Went and saw Deepa Mehta's Water. A gorgeous film set during Gandhi's rise to fame. I don't know what's happened to me, but since moving to Montreal and being exposed to a wider range of movies, I can't stop freakin' crying. I mean, this is me I'm talking about: the chick who laughed at the girls who boo-hooed their way through Titantic as my best friend at the time threw marshmallow-filled sweets at them and snickered at the shape of Rose's boobs. Now, it's like every subtle gesture corresponds to some familial resemblance. Suddenly, shoeless hobos and blind urchins remind me of my parents' struggle in the New World. Defenceless babies no longer fill me with Darwinian dedication, but a tragic desire to shield them from that tank/horse/pimp/fork. These directors are jerking my emotions, damnit! Jerking me around like a maternally-programmed plaything!

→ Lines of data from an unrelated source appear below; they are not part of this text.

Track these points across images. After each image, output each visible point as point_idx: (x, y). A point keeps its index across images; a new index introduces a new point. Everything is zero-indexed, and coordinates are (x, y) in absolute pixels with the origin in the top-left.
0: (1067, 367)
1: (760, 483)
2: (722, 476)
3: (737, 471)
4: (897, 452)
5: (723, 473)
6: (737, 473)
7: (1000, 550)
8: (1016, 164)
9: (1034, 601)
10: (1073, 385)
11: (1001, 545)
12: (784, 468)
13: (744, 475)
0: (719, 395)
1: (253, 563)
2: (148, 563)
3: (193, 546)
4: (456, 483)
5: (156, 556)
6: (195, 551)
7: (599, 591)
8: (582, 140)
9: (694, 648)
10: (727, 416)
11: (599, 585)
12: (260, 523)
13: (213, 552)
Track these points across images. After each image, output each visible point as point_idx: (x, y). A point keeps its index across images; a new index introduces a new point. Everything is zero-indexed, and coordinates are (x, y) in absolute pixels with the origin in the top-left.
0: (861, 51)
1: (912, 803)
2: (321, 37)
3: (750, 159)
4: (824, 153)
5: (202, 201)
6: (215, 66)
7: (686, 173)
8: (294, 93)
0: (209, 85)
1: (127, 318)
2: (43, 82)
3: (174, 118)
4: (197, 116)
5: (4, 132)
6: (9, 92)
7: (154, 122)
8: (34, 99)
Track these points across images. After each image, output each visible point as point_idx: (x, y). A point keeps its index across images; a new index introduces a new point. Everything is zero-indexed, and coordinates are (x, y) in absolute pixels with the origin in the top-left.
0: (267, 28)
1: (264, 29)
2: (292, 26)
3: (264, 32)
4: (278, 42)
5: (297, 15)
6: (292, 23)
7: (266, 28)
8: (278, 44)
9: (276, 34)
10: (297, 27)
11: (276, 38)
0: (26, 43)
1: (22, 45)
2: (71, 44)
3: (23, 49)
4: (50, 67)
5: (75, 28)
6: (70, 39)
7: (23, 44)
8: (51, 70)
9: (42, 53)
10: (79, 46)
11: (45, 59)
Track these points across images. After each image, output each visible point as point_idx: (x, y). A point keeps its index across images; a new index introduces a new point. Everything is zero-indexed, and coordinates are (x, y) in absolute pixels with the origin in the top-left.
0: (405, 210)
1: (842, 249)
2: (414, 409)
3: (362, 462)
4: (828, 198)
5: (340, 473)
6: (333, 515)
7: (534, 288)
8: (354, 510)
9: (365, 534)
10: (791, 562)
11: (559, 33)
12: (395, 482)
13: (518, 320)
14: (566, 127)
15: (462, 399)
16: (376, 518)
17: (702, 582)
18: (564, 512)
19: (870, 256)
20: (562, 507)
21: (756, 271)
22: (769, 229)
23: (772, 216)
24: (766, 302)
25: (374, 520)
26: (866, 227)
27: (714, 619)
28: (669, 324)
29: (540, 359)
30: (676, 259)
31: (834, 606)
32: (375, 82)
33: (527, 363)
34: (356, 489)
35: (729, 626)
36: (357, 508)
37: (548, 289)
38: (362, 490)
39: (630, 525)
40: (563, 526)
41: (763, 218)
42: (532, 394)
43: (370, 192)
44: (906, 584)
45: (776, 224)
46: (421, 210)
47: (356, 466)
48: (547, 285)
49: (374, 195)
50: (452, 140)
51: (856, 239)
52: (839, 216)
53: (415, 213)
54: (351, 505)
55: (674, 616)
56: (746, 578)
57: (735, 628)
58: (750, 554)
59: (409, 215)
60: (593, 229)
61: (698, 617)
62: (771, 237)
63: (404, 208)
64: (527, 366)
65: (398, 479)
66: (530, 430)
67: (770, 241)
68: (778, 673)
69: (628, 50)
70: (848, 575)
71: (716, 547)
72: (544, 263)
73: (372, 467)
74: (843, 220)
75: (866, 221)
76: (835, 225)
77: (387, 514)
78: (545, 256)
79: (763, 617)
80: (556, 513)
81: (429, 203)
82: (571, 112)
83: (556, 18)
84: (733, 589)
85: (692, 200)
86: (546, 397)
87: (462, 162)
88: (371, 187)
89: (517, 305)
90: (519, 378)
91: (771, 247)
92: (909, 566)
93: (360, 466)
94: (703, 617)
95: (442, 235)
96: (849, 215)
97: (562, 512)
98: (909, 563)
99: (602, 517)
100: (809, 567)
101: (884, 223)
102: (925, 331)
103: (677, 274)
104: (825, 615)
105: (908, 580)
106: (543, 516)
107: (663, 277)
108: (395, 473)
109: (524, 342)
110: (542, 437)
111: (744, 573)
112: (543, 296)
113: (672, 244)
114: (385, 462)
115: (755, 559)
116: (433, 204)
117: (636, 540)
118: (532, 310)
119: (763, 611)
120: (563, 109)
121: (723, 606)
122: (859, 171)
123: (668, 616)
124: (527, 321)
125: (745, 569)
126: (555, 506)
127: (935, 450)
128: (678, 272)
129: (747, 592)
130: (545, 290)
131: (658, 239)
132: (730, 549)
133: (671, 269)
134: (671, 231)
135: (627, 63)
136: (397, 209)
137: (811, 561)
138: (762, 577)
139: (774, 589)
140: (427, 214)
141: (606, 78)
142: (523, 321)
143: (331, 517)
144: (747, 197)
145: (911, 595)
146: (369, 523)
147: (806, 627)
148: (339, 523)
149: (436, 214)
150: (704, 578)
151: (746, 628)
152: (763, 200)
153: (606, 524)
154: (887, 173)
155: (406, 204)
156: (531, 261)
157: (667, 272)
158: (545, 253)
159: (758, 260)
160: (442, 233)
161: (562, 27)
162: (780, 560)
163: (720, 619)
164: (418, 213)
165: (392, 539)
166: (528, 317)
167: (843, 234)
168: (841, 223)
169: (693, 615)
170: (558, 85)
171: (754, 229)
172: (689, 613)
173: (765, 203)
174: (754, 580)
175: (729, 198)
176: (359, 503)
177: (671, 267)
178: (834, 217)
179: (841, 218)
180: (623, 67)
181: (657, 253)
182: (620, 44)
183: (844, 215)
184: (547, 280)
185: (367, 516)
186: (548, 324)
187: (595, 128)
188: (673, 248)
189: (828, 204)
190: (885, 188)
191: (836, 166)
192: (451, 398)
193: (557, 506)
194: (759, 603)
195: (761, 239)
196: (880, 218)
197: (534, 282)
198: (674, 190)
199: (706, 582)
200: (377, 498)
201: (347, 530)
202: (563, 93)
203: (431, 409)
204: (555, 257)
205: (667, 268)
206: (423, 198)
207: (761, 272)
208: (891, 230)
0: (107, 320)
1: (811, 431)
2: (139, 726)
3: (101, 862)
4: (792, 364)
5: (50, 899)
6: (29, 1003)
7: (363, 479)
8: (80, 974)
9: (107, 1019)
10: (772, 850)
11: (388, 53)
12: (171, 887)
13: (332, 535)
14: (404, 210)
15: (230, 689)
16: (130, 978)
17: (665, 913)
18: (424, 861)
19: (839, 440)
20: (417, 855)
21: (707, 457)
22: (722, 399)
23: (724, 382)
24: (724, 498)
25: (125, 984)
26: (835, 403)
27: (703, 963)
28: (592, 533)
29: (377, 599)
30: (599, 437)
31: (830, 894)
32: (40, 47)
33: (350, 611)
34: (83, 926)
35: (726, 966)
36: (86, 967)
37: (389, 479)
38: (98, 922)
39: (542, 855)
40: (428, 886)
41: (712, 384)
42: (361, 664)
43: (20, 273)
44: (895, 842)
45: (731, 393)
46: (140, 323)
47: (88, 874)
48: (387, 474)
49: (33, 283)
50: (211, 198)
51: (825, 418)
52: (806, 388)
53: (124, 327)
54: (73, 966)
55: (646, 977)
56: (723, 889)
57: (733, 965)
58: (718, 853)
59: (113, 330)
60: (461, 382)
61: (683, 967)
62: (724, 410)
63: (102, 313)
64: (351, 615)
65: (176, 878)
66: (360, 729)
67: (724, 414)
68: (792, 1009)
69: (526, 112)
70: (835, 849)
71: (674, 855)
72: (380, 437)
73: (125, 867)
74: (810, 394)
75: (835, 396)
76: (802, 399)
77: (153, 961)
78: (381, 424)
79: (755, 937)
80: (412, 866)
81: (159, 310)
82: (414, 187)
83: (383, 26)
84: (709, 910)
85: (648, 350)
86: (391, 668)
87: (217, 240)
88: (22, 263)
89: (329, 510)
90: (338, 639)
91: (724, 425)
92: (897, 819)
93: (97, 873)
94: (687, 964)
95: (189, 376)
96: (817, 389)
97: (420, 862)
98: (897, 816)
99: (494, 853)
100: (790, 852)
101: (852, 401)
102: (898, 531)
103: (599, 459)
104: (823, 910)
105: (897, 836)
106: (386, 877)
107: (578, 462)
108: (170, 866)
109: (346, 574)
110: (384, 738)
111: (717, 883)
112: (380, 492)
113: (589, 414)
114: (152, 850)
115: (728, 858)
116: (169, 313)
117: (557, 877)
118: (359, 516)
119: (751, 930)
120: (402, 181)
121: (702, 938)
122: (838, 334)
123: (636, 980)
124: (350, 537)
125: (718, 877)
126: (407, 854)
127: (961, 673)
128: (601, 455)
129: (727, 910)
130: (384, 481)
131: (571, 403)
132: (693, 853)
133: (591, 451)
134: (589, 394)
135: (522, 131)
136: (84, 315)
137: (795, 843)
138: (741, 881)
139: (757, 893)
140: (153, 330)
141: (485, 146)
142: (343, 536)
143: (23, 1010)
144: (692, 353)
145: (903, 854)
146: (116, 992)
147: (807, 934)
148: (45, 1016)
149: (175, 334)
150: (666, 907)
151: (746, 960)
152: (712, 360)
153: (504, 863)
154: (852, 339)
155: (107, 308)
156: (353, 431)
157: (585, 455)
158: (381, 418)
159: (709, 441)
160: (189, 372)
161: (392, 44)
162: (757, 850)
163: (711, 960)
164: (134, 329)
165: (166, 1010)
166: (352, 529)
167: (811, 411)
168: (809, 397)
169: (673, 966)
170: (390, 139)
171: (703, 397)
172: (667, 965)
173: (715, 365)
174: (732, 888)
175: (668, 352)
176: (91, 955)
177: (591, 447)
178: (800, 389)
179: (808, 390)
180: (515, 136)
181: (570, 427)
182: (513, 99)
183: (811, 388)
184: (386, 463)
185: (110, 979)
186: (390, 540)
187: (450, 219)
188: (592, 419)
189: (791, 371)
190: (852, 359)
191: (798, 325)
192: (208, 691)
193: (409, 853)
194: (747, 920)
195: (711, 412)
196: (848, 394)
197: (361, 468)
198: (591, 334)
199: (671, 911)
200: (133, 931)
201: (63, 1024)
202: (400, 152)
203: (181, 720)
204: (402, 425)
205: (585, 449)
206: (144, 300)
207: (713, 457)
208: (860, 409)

I want to start my own newspaper. Indeed, that shall be my 10-year plan. Now if only I could find me some people willing to work for free for the first ... 8 or 9 years, that would be sweet. I guess that would mean the content for the first decade would be exclusively focused on hemp products, hairy foreign women, and jigsaw puzzles. "Don't forget the numerous uses for beeswax!" God willing, I doubt that's possible.